**What is being asked:** Print the data below word for word, beginning with the first line and ending after the line that contains "circle at (177, 21): present -> none".

[BEGIN Material for this exercise]

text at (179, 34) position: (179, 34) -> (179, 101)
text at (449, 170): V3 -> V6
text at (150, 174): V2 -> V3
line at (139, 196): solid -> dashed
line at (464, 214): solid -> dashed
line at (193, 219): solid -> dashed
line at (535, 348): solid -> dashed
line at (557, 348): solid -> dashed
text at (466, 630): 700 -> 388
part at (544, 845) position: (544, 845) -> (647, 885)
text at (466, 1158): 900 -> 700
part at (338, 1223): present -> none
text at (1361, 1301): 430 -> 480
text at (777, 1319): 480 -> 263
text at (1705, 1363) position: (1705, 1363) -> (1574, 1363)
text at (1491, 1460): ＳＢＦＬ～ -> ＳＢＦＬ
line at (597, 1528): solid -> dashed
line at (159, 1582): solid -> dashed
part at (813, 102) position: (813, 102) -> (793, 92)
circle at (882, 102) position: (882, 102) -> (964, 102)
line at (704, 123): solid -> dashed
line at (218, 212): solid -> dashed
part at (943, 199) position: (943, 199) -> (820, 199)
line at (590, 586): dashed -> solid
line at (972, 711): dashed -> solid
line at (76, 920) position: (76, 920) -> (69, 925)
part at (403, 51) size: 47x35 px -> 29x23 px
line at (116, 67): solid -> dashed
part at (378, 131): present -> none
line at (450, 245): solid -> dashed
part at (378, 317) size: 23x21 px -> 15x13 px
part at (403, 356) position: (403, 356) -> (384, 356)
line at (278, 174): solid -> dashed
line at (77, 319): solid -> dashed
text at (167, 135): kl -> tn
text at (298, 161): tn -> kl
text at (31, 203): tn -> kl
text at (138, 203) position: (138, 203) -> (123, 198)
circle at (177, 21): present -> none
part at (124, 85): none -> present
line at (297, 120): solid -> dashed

[END Material for this exercise]

**Reply to the task:**
text at (179, 34) position: (179, 34) -> (179, 101)
text at (449, 170): V3 -> V6
text at (150, 174): V2 -> V3
line at (139, 196): solid -> dashed
line at (464, 214): solid -> dashed
line at (193, 219): solid -> dashed
line at (535, 348): solid -> dashed
line at (557, 348): solid -> dashed
text at (466, 630): 700 -> 388
part at (544, 845) position: (544, 845) -> (647, 885)
text at (466, 1158): 900 -> 700
part at (338, 1223): present -> none
text at (1361, 1301): 430 -> 480
text at (777, 1319): 480 -> 263
text at (1705, 1363) position: (1705, 1363) -> (1574, 1363)
text at (1491, 1460): ＳＢＦＬ～ -> ＳＢＦＬ
line at (597, 1528): solid -> dashed
line at (159, 1582): solid -> dashed
part at (813, 102) position: (813, 102) -> (793, 92)
circle at (882, 102) position: (882, 102) -> (964, 102)
line at (704, 123): solid -> dashed
line at (218, 212): solid -> dashed
part at (943, 199) position: (943, 199) -> (820, 199)
line at (590, 586): dashed -> solid
line at (972, 711): dashed -> solid
line at (76, 920) position: (76, 920) -> (69, 925)
part at (403, 51) size: 47x35 px -> 29x23 px
line at (116, 67): solid -> dashed
part at (378, 131): present -> none
line at (450, 245): solid -> dashed
part at (378, 317) size: 23x21 px -> 15x13 px
part at (403, 356) position: (403, 356) -> (384, 356)
line at (278, 174): solid -> dashed
line at (77, 319): solid -> dashed
text at (167, 135): kl -> tn
text at (298, 161): tn -> kl
text at (31, 203): tn -> kl
text at (138, 203) position: (138, 203) -> (123, 198)
circle at (177, 21): present -> none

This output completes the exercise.